++++ Listed entries ++++

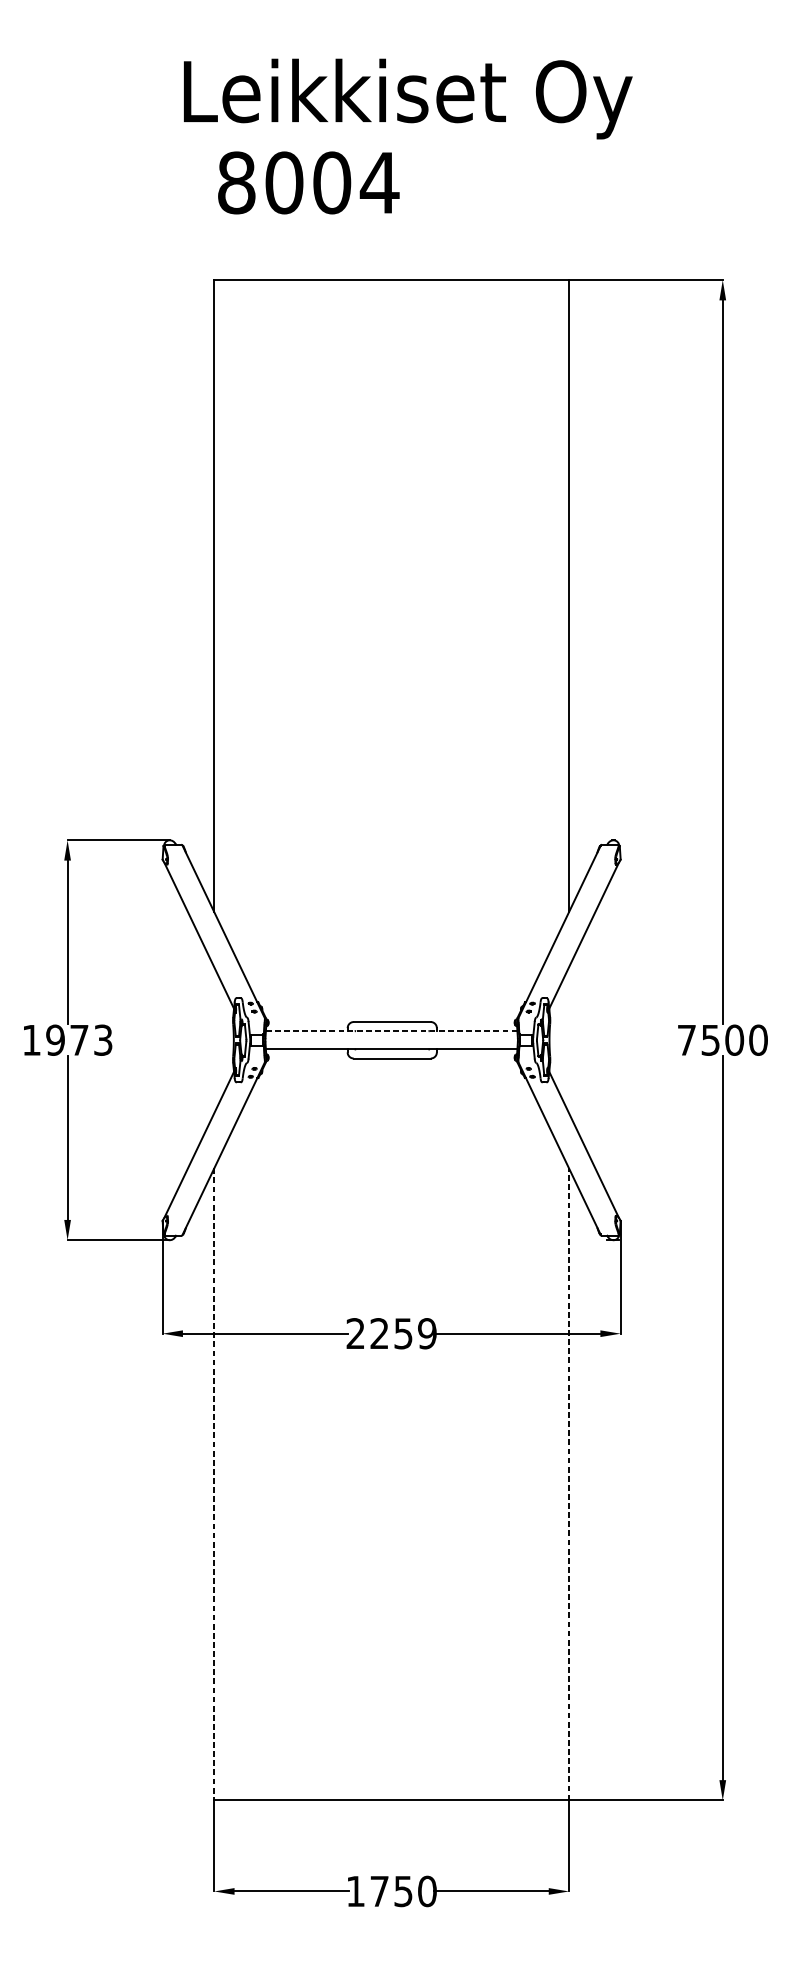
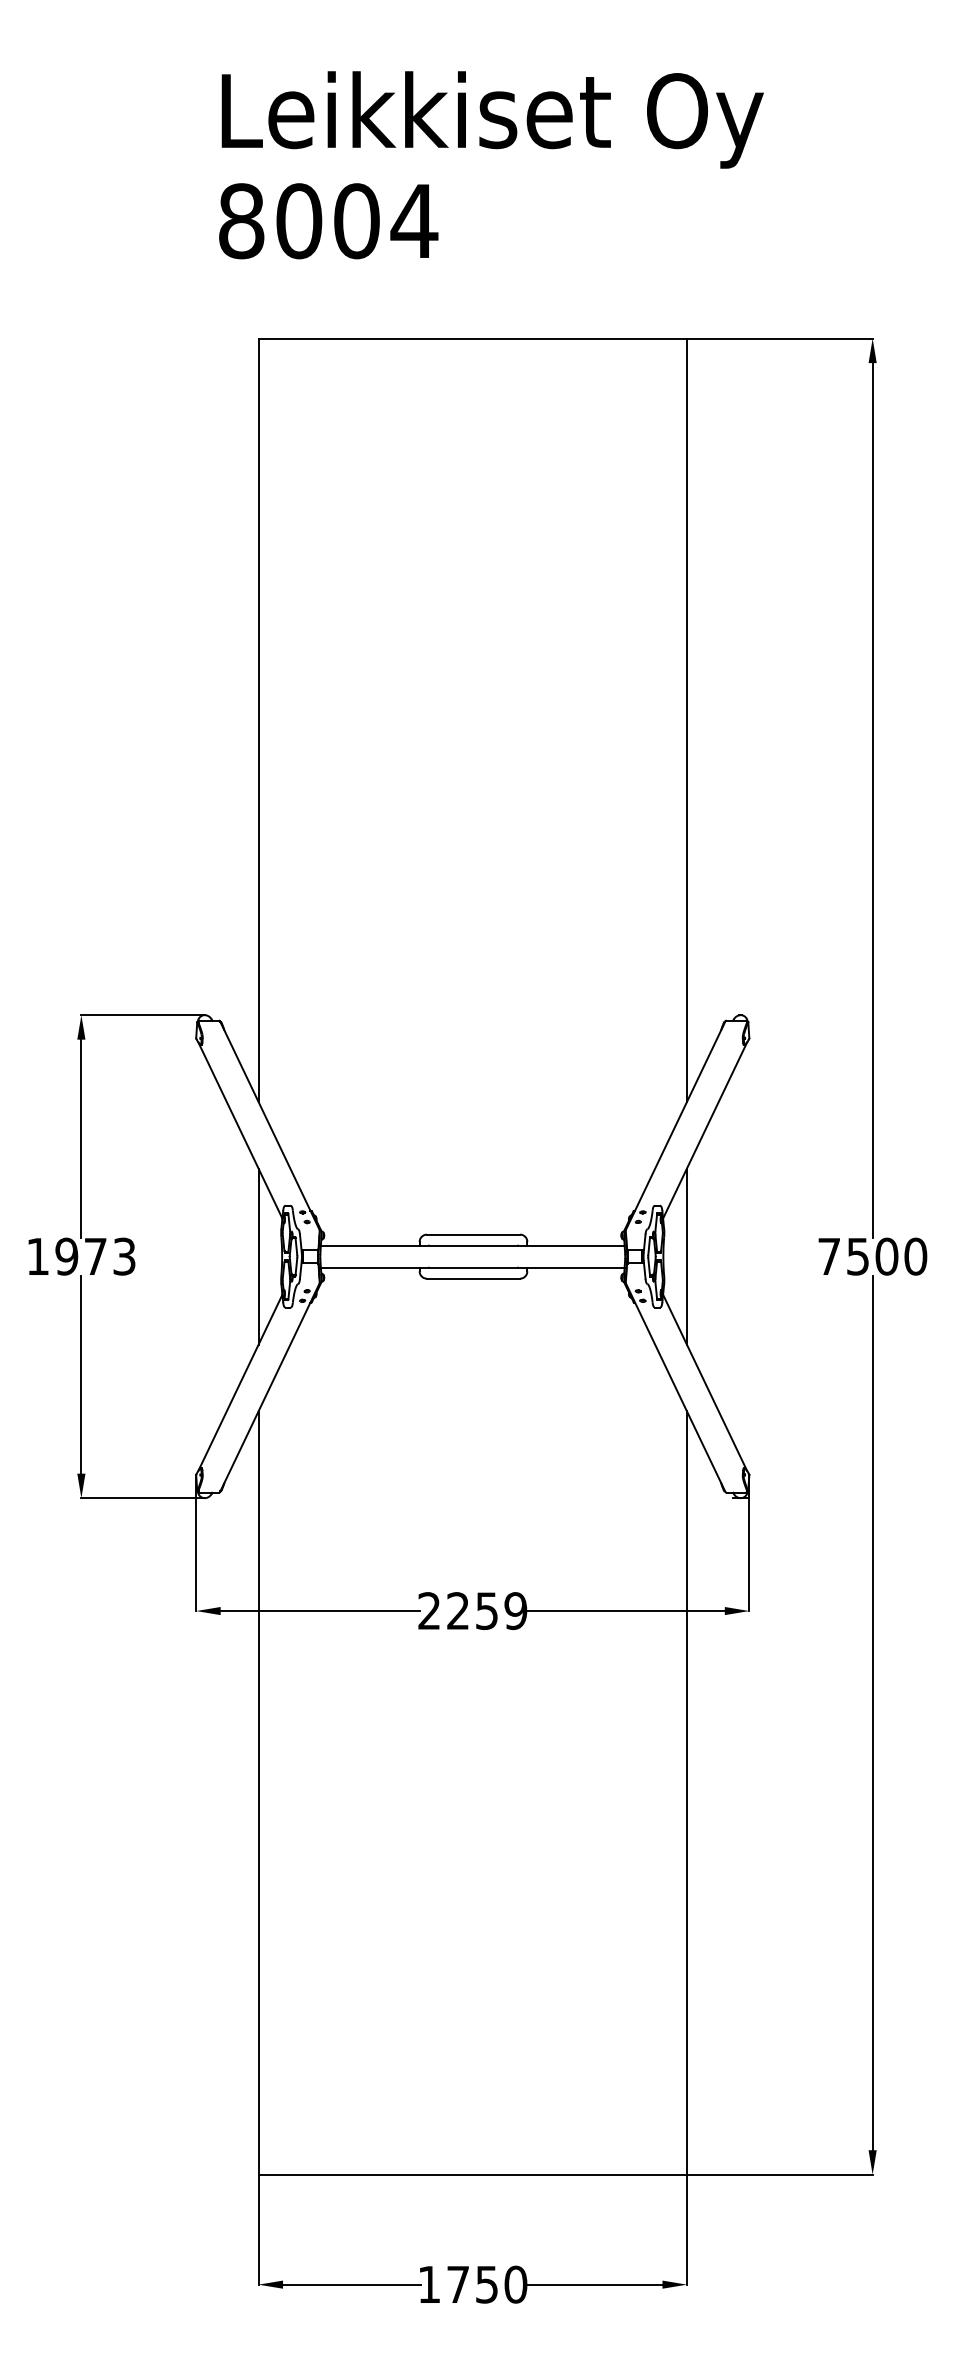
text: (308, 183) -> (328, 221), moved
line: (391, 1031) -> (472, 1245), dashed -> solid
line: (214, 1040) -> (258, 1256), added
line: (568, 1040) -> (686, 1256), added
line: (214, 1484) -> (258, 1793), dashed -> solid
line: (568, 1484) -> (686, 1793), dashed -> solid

++++
++++ Listed entries ++++

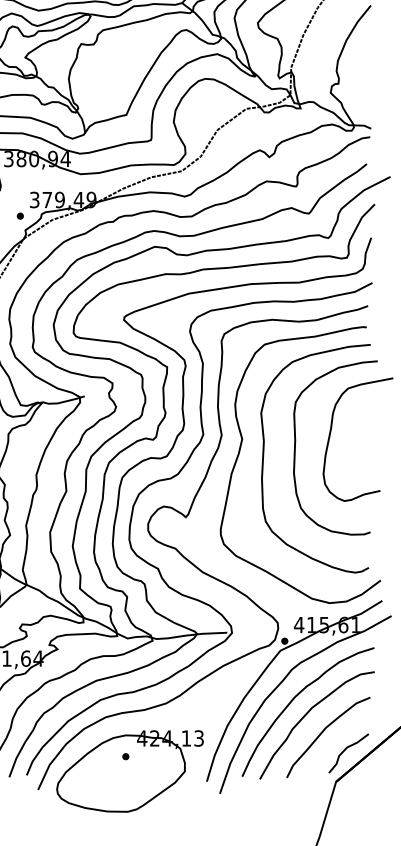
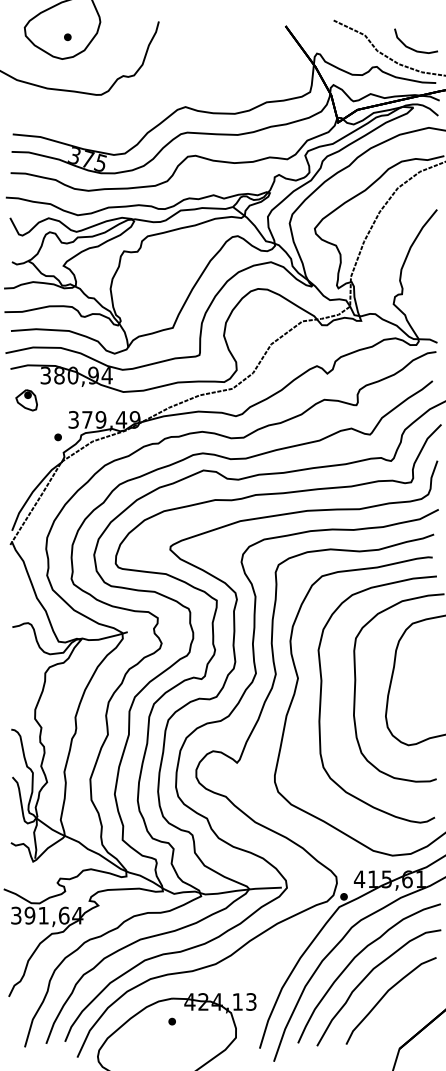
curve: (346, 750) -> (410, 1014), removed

++++
++++ Listed entries ++++

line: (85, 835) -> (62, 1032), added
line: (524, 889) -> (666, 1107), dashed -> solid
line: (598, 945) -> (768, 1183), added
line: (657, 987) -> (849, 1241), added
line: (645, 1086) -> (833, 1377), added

++++

■ What this task involves: Reproduce word for word the material above, beginning with the line that contains "line: (214, 1484)" and ending with the line that contains "line: (568, 1484)".

■ Response to this exercise:
line: (214, 1484) -> (258, 1793), dashed -> solid
line: (568, 1484) -> (686, 1793), dashed -> solid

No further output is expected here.